▶ _抽出テキスト_
---+---
説明

パッケージ監視装置

【課題】発光素子と受光素子を用いて糸巻取途中におけるパッケージ表面状態を監視するとともに、ドラム表面での光の乱反射に起因する不良糸部分の誤検出を抑えることである。
【解決手段】糸巻取中にパッケージPの表面を監視するパッケージ監視装置25は、パッケージPの表面に沿って光を発する発光素子26、及び、発光素子26からの光を受光する受光素子27とを備え、発光素子26と受光素子27は、共に、パッケージPとこのパッケージPに接触する綾振ドラム13との接点近傍からパッケージPの周方向に離れた位置に配置されている。

【発明の詳細な説明】
【技術分野】
【0001】
本発明は、糸を巻取管に巻取ってパッケージを形成する糸巻取機において、糸巻取中にパッケージの表面を監視するパッケージ監視装置に関する。
【背景技術】
【0002】
従来から、糸を巻取管に巻取ってパッケージを形成する糸巻取機として、自動ワインダが知られている。特許文献1に開示されているように、自動ワインダは、給糸ボビンから解舒された糸に存在する欠陥を検出し除去する糸欠陥検出装置と、糸切れ時、あるいは、糸欠陥検出装置による糸欠陥除去時(糸切断時)に、パッケージ側の糸端と給糸ボビン側の糸端をそれぞれ捕捉する2つの糸端捕捉手段と、2つの糸端捕捉手段でそれぞれ捕捉された2本の糸を継ぐ糸継装置と、クレードルアームに支持される巻取管に形成されるパッケージの表面に接触し、パッケージを接触摩擦によって回転駆動する駆動ドラム(綾振ドラム)等を備えている。
---+---
▶ _指定タスク A_
パッケージ監視装置に関する文書のうち、「従来から、糸を巻取管に巻取って」で始まる段落を、主な事実を残して箇条書きにまとめ直してください。
▶ _指定タスク B_
次の(i)〜(iii)がパッケージ監視装置に関する文書の内容と合っているかを判断してください。それぞれ「はい」か「いいえ」で答え、決め手となる本文の語句をそのまま引用してください。
(i) 発光素子と受光素子は、パッケージと綾振ドラムとの接点近傍に配置されている。
(ii) 本発明は、糸巻取中にパッケージの表面を監視する装置に関するものである。
(iii) 駆動ドラムは、接触摩擦によってパッケージを回転駆動する。
▶ _指定タスク C_
パッケージ監視装置に関する文書を、示されている最後の文の後から書き継いでください。

[ランドマーク座標エントリ]
---+---
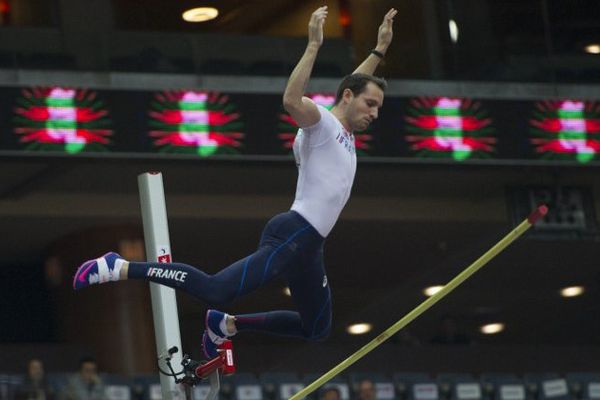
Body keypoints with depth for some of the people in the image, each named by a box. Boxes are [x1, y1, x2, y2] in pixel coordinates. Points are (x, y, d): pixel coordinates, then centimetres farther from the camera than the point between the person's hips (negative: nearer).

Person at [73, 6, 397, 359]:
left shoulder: (345, 134, 22)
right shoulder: (322, 123, -4)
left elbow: (358, 82, 42)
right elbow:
---+---
▶ _出力 A_
- 糸を巻取管に巻取ってパッケージを形成する糸巻取機として、従来から自動ワインダが知られている。
- 特許文献1に開示されているように、自動ワインダは次のものを備えている。
  - 給糸ボビンから解舒された糸にある欠陥を検出して除去する糸欠陥検出装置
  - 糸切れ時や糸欠陥除去時(糸切断時)に、パッケージ側と給糸ボビン側の糸端をそれぞれ捕捉する2つの糸端捕捉手段
  - 2つの糸端捕捉手段で捕捉された2本の糸を継ぐ糸継装置
  - クレードルアームに支持される巻取管に形成されるパッケージの表面に接触し、接触摩擦でパッケージを回転駆動する駆動ドラム(綾振ドラム)

▶ _出力 B_
(i) いいえ。「発光素子26と受光素子27は、共に、パッケージPとこのパッケージPに接触する綾振ドラム13との接点近傍からパッケージPの周方向に離れた位置に配置されている」
(ii) はい。「糸巻取中にパッケージの表面を監視するパッケージ監視装置に関する」
(iii) はい。「パッケージを接触摩擦によって回転駆動する駆動ドラム(綾振ドラム)」

▶ _出力 C_
【0003】
ここで、パッケージの形成途中(糸巻取途中)において、糸自体の欠陥は、糸欠陥検出装置によって除去されるため、この糸欠陥により不良パッケージが発生するということは通常ない。しかし、このような糸自体の欠陥以外の糸不良がパッケージに混入することによって不良パッケージが発生してしまうことは想定され得る。例えば、糸切れ後や糸欠陥除去後の糸継装置による糸継時に、糸端捕捉手段(サクションマウス)によってパッケージ側の糸端を捕捉する際に、糸端を捕捉すると同時に、既にパッケージに巻かれた糸をも引き出してしまうこと(二重口出し)によって、パッケージ表面から糸が飛び出してしまう。また、周囲に浮遊する糸屑がパッケージ表面に付着することも考えられる。このようなパッケージ表面から飛び出した糸部分(不良糸部分)がパッケージに巻取られて一旦パッケージ内部に混入してしまうと、このような不良糸部分を次工程に進む前に発見する(即ち、不良パッケージであると判断する)ことは難しい。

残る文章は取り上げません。